When Baltimore City Councilmember Kristerfer Burnett was first elected in 2016, he remembers ordering a book online in hopes of learning what to do next.
Despite having a master’s degree in public policy, Burnett told Blue Tent, “It’s like, ‘I won my local election, what do I do now?’” Baltimore doesn’t offer any kind of onboarding or training for its local elected officials. “I was given a phone, a computer, and told to go.”
Then Kristerfer was invited to his first Local Progress training. Since then, he said, the organization “has been central to my development as a local official,” making it possible for him to craft and pass legislation creating a Fair Election Fund to lessen the impact of private money on local elections. Today, Kristerfer serves on Local Progress’ board of directors, is a trainer in the organization’s Progressive Governance Academy, and is a founding member of the Local Progress Black Caucus.
In St. Louis, meanwhile, Local Progress makes it possible for Alderwoman Megan Green to do a better job “playing a lot of defense… because we don’t have the numbers we need in terms of elected officials yet in order to play offense in a meaningful way.” On the other hand, Green said, Local Progress helped her start to “change the narrative” on police funding in 2017, years before the murder of George Floyd. By the time of Floyd’s murder, Green said, an op-ed she co-authored and other advocacy work on the issue created an environment where a lot of people had a sense of how much money was being spent on “the incarcerate model of public safety” instead of the human services that prevent crime in the first place.
“Narratives have to change to change public sentiment, and public sentiment has to change before policy ever changes,” Green said.

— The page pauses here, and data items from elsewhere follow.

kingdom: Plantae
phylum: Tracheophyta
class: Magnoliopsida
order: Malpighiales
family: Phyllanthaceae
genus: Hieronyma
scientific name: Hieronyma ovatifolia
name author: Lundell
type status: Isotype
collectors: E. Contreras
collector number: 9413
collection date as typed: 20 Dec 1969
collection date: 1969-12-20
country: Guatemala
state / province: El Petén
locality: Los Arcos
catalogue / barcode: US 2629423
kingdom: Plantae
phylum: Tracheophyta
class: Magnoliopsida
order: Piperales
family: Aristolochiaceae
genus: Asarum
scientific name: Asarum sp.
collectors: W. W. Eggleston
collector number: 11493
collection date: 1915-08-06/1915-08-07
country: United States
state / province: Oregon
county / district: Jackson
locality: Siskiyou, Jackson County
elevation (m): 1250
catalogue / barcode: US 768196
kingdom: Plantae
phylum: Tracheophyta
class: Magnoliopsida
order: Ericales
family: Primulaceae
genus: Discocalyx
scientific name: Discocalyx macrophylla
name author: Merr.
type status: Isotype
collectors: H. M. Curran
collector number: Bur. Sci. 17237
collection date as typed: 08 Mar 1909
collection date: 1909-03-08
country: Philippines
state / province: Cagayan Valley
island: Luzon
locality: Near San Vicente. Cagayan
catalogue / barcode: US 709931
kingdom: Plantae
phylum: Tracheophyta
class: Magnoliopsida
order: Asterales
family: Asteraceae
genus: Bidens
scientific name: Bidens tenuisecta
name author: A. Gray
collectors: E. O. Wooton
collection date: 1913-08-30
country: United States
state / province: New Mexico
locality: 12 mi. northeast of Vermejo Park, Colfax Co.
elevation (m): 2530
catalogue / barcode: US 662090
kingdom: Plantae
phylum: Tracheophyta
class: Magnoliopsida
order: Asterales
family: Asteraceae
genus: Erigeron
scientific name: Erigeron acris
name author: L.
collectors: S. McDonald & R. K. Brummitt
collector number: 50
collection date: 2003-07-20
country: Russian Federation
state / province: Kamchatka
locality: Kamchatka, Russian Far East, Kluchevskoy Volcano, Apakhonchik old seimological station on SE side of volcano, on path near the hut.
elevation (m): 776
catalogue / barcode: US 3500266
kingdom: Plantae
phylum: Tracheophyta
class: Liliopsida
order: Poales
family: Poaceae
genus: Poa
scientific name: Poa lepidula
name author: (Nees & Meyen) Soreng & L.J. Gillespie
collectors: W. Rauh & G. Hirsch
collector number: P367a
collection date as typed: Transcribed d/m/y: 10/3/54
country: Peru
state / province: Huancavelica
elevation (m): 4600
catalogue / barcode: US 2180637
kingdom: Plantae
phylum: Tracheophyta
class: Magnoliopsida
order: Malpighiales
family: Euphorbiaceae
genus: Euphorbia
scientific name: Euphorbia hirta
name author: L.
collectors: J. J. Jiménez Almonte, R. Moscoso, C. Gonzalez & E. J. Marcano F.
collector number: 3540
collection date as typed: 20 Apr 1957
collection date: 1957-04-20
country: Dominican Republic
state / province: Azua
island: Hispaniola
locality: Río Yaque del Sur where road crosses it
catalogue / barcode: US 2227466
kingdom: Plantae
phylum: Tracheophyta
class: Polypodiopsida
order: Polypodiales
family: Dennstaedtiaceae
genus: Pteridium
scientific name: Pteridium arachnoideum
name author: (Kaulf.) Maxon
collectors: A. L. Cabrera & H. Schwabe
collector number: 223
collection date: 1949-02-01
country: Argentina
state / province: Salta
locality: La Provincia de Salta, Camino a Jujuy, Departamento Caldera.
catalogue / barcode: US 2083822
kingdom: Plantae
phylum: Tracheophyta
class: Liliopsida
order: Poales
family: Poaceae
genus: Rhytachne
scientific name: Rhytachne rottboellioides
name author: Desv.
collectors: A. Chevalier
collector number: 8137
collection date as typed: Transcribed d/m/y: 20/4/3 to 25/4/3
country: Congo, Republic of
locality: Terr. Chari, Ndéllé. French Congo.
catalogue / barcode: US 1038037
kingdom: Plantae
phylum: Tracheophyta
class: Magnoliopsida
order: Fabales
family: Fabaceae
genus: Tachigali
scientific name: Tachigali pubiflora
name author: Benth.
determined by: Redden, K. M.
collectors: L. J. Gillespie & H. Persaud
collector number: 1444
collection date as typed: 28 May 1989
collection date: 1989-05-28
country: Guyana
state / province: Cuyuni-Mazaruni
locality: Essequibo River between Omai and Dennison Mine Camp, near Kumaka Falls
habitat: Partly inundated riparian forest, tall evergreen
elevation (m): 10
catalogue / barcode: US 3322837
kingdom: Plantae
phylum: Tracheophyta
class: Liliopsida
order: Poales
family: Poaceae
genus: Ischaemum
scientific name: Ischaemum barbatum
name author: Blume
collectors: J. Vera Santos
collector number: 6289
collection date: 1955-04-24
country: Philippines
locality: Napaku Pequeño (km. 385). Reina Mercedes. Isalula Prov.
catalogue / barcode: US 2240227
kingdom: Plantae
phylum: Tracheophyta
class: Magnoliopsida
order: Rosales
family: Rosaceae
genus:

Part of a larger infrastructure
Founded in 2012 as a project of the Center for Popular Democracy, Local Progress works with State Innovation Exchange (SiX) and re:power to hold “at least 24 trainings a year” for local elected officials, with 15 to 30 participants in each training. In 2020, 679 local elected officials—city council members, mayors, school board members, county officials, and others—participated in Progressive Governance Academy sessions, according to Local Progress Communications Director Trisa Taro.
Teaching local officials how to govern and advocate for progressive priorities is just one facet of what Local Progress has to offer. Baltimore’s Councilmember Burnett told Blue Tent that the organization’s yearly policy guide is “one of my favorite Christmas presents.” Other resources include policy briefs and the ability to network and exchange notes with 1,100 Local Progress members in 46 states.
“One of the things that we know is that the challenges that people face in Baltimore city are very similar to what people are dealing with in St. Louis and New York and Philadelphia,” Burnett said, so “being able to tap into a national network of staff and other local folks who are really incredibly smart folks who are doing amazing work” insures that Local Progress members can “put out a really good set of proposals that can really help families across this country.”
“We know that the most transformative change is possible when activists and advocates and allied elected officials are working in close strategic partnership,” said Local Progress Executive Director Sarah Johnson. “Our guiding principle is that the synergy between grassroots organizing and local politics builds progressive power and makes meaningful and immediate change in people’s lives.”
Think locally
When Johnson says that changes made at the local level can be “meaningful,” if anything she may be understating the case.
For example: “Most police practices are local issues,” said St. Louis Alderwoman Green, with local officials able to set policy on everything from the use of chokeholds to restricting local departments’ power to arrest people for activities that are technically illegal but also cause no harm.
“It’s [also] within our power to change the amount of resources that we have going into an arrest-and-incarcerate model of public safety,” Green added, and to redirect those funds into essential public services like education, affordable housing, “and all of these things that have been cut over the years to pay for bloated police budgets.”
While Local Progress focuses on the lowest levels of government, its ambitions reach nationwide. That ambition is reflected in “Dare to Reimagine,” which the project’s web page says is “a framework for building a just and equitable future from the ground up.” So far, more than 300 elected officials have joined with movement allies and local community partners in committing to the effort, which aims to “reimagine” and build policy change in five areas: public budgets, communities, neighborhood design and development, local economies, and democracy.
A growing track record
The project’s website also details 50 policy wins and organizing efforts across the U.S., “and serves as an important reminder that the work to move our country forward is already happening at the local level,” Johnson explained.
The organization’s leaders are also aware that they’re helping to build a deep bench of officials who can use what they’ve learned from Local Progress should they run for higher office.
“Every year, we have members who go on to run and win elected office at the state and federal level. For example, Ritchie Torres and Ayanna Pressley are both former members,” Taro told Blue Tent. While getting local officials ready for higher office isn’t one of the group’s “explicit goals,” she added, by supporting the development of local leaders at the beginning of their careers and helping them advocate for policies in line with their values, “we believe we are creating a foundation that will stay with them as they advance.”